_EXTRACTED TEXT_.
----

Checking this can be done as a tree-search for the return statement starting from the root-node. If a node is reached that represents a function, the search should not go in to the subtree starting at that node, because all return statements in that subtree are correct. The JavaScript program is correct with respect to the return statements, if the return-statement is not found by the search. We have implemented the tree search as a visitor.

(40)

4.1.3.2 Continues and breaks

The context conditions for continue and break statements are as follows [ecm11, pp. 92-93].

Unlabeled A continue or break statement should be inside a loop or switch, and there must not be a function scope between the statement and the loop or switch.

Figure 4.1

This means that the AST in figure 4.1 will be illegal because, while the break statement is in the subtree of a for node, there is a FunctionNode between the break and the loop. However, the AST in figure 4.2 will be legal.

Figure 4.2

Labeled For labeled continue or break statements, the rule is that they should be inside a loop or a block (code in a set of curly brackets), that has the same label as the continue or break statement, or the statement itself should have the label. It is still the case that there must not be a function scope between and the loop or block and the break/continue.

(41)

Algorithm Informally, the idea behind the algorithm for checking compliance with these conditions, is that each node asks all its subtrees if they comply. The node itself will comply if all the subtrees comply. For the subtrees to check for compliance, the node will tell them what labels are declared by and above the node, and if the subtrees are inside a loop or switch.

A switch or loop structure will therefore, in addition to the labels it know from its parent, tell ts subtrees that they are inside a switch or loop. If the structure has a label, it will also report that label to the subtrees. Functions cover all switches and loops, and will therefore tell their subtrees that they are not in a switch or loop and that there are no labels.

If an unlabeled continue or break is asked, it will answer yes, if it is told that it is inside a loop or switch, and no otherwise. If a labeled continue or break is asked, it will answer yes, if it is told the label was declared and no otherwise.

The algorithm is implemented as a visitor.

Alternative strategy Alternatively to this approach we could have ignored the condition, and just translated the code to C. In C, you will get a compile error when you try to make a jump to a label that is not declared, and therefore the condition would still be placed. The advantage of our approach is however that we do not rely on the error handling of the C compiler, and therefore make it more explicit how the conditions are derived from the ECMAScript Language specification. It also means that we can provide more meaningfull error messages than the C compiler, which, of course, does not know about JavaScript.

4.1.3.3 Getters and setters

Even though getters and setters are not supported by the compiler, we also check the context condition, that object literals, may only define each getter and setter once. This is implemented as a visitor.

4.1.3.4 Annotations

In the project compiler, the context handling is also used to annotate the Ab- stract Syntax Tree with information that will be practical to have in the later phases of the compilation.

(42)

4.1.3.5 Declarations and assignments

In JavaScript, there is a difference between function declarations and function expression.

function f(){

console.log(g(5)); //g is bound to the function x*5, so 10 is written console.log(x); //x is bound to undefined, so undefined is written function g(x){

return x*5;

}

var x = 5;

console.log(x);//x is bound to 5, so 5 is written }

f();

The code shows that function declarations bind the function value to the variable at the beginning of the outer function, while variable declarations bind them to undefined in the beginning, and then when the definition is reached, to the specified value.

----

_RECORDS_.
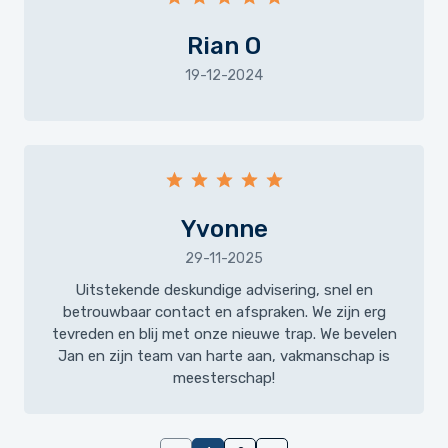
Rian O
19-12-2024
Yvonne
29-11-2025
Uitstekende deskundige advisering, snel en
betrouwbaar contact en afspraken. We zijn erg
tevreden en blij met onze nieuwe trap. We bevelen
Jan en zijn team van harte aan, vakmanschap is
meesterschap!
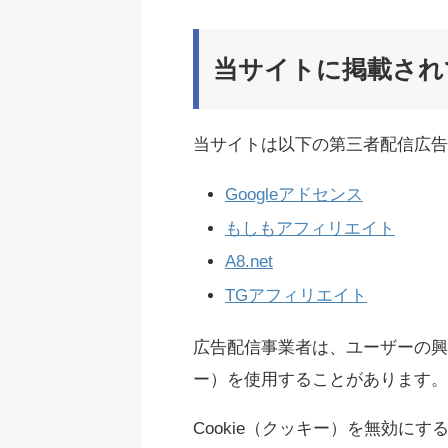
当サイトに掲載され
当サイトは以下の第三者配信広告
Googleアドセンス
もしもアフィリエイト
A8.net
TGアフィリエイト
広告配信事業者は、ユーザーの興味
ー）を使用することがあります。
Cookie（クッキー）を無効にす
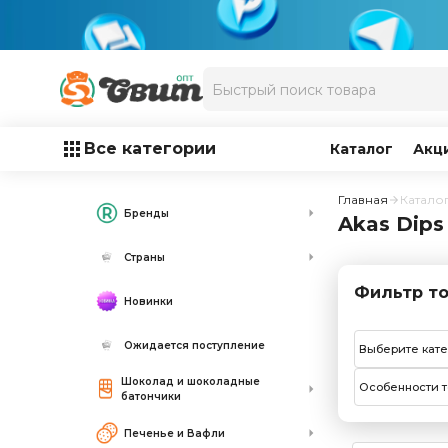
Все категории
Каталог
Акц
Главная
Катало
Бренды
Akas Dips
Страны
Фильтр то
Новинки
Ожидается поступление
Выберите кат
Шоколад и шоколадные
Особенности т
батончики
Печенье и Вафли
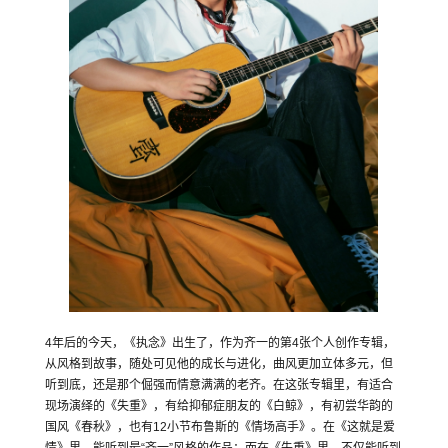
4年后的今天，《执念》出生了，作为齐一的第4张个人创作专辑，
从风格到故事，随处可见他的成长与进化，曲风更加立体多元，但
听到底，还是那个倔强而情意满满的老齐。在这张专辑里，有适合
现场演绎的《失重》，有给抑郁症朋友的《白鲸》，有初尝华韵的
国风《春秋》，也有12小节布鲁斯的《情场高手》。在《这就是爱
情》里，能听到最“齐一”风格的作品；而在《失重》里，不仅能听到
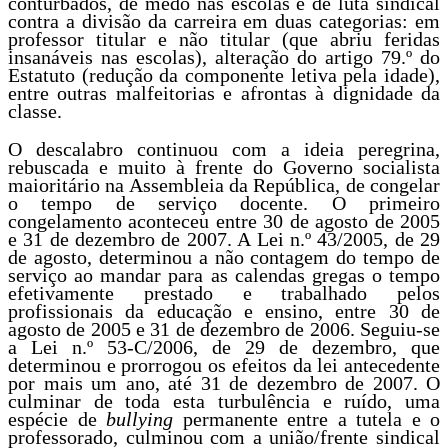
conturbados, de medo nas escolas e de luta sindical
contra a divisão da carreira em duas categorias: em
professor titular e não titular (que abriu feridas
insanáveis nas escolas), alteração do artigo 79.º do
Estatuto (redução da componente letiva pela idade),
entre outras malfeitorias e afrontas à dignidade da
classe.
O descalabro continuou com a ideia peregrina,
rebuscada e muito à frente do Governo socialista
maioritário na Assembleia da República, de congelar
o tempo de serviço docente. O primeiro
congelamento aconteceu entre 30 de agosto de 2005
e 31 de dezembro de 2007. A Lei n.º 43/2005, de 29
de agosto, determinou a não contagem do tempo de
serviço ao mandar para as calendas gregas o tempo
efetivamente prestado e trabalhado pelos
profissionais da educação e ensino, entre 30 de
agosto de 2005 e 31 de dezembro de 2006. Seguiu-se
a Lei n.º 53-C/2006, de 29 de dezembro, que
determinou e prorrogou os efeitos da lei antecedente
por mais um ano, até 31 de dezembro de 2007. O
culminar de toda esta turbulência e ruído, uma
espécie de
bullying
permanente entre a tutela e o
professorado, culminou com a união/frente sindical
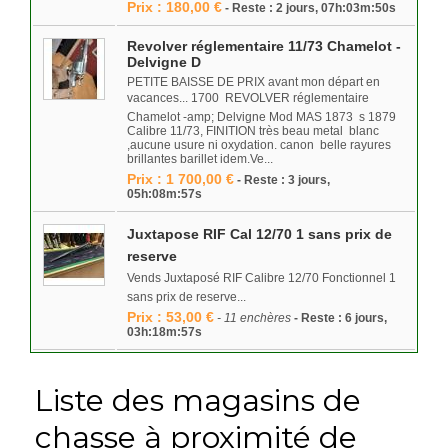
Prix : 180,00 €
- Reste : 2 jours, 07h:03m:50s
Revolver réglementaire 11/73 Chamelot -
Delvigne D
PETITE BAISSE DE PRIX avant mon départ en
vacances... 1700  REVOLVER réglementaire
Chamelot -amp; Delvigne Mod MAS 1873 s 1879
Calibre 11/73, FINITION très beau metal blanc
,aucune usure ni oxydation. canon belle rayures
brillantes barillet idem.Ve...
Prix : 1 700,00 €
- Reste : 3 jours,
05h:08m:57s
Juxtapose RIF Cal 12/70 1 sans prix de
reserve
Vends Juxtaposé RIF Calibre 12/70 Fonctionnel 1
sans prix de reserve...
Prix : 53,00 €
- 11 enchères
- Reste : 6 jours,
03h:18m:57s
Liste des magasins de
chasse à proximité de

----

Continue the text on context handling in the JavaScript compiler, starting after its final sentence. You can do this without the rows.

_RESPONSE BELOW_.
To make the translation to C easy, we annotate the function nodes, with the sets of variables that are declared, and the sets of functions that are declared.

We also annotate the root node with all the variables that were assigned to, but not declared, since they belong to the global scope as seen in the following example:

function f(){

a = 5;

}

function g(){

console.log(a);

} if(x){

f();

} g();

(43)

If x is true, f will be run. That means f is run which has the consequence that 5 is assigned to a, in the global scope. When g is run it can then print a. On the other hand if x is false, a will not have any declaration or assignment, and g will produce a runtime error. This example shows that we also need to know what variables can belong to the global scope.

The annotating of this information is implemented as a visitor.

4.1.3.6 Alternative strategy

An alternative strategy to solving this problem with annotations, would be to make a translation from AST, to an intermediate language that was very similar, but had the restrictions that all variable and function declaration should be in the beginning of each body of a function.

We could then, for instance, take the AST representation equivalent of function foo(){

console.log(f(a));

function f(x){

return x*2;

}

var a = 5;

}

and turn it in to an intermediate representation that would be equivalent to function foo(){

var a = undefined;

var f = function f(x){

return x*2;

}

console.log(f(a));

a = 5;

}

This solution is completely equivalent to what we do, but one could argue that it shows the meaning of what is done more explicitly, than adding annotations.

Our solution, however, has the advantage that we do not need to build a new tree which would be more difficult than simply adding annotations, and we do not put a new tree in the memory of the computer.

(44)

4.1.3.7 Function IDs

Because there are not nested functions in C, all the function definitions have to be in the same outer scope. Therefore we have a problem if several functions in different scopes of JavaScript share the same name. To solve this problem, we give every function a unique ID, by visiting the tree and annotating all function nodes with a number.

4.1.4 Intermediate code generation

We have firstly made an intermediate representation that we call IR, which is very close to the syntax of the C programming language, albeit with some simplifications. We have chosen to have such a representation, because it makes it easy to make the C code that should be generated. When we want to translate from the AST to the IR, there are then two approaches:

Doing a direct translation or adding another (or more) intermediate language.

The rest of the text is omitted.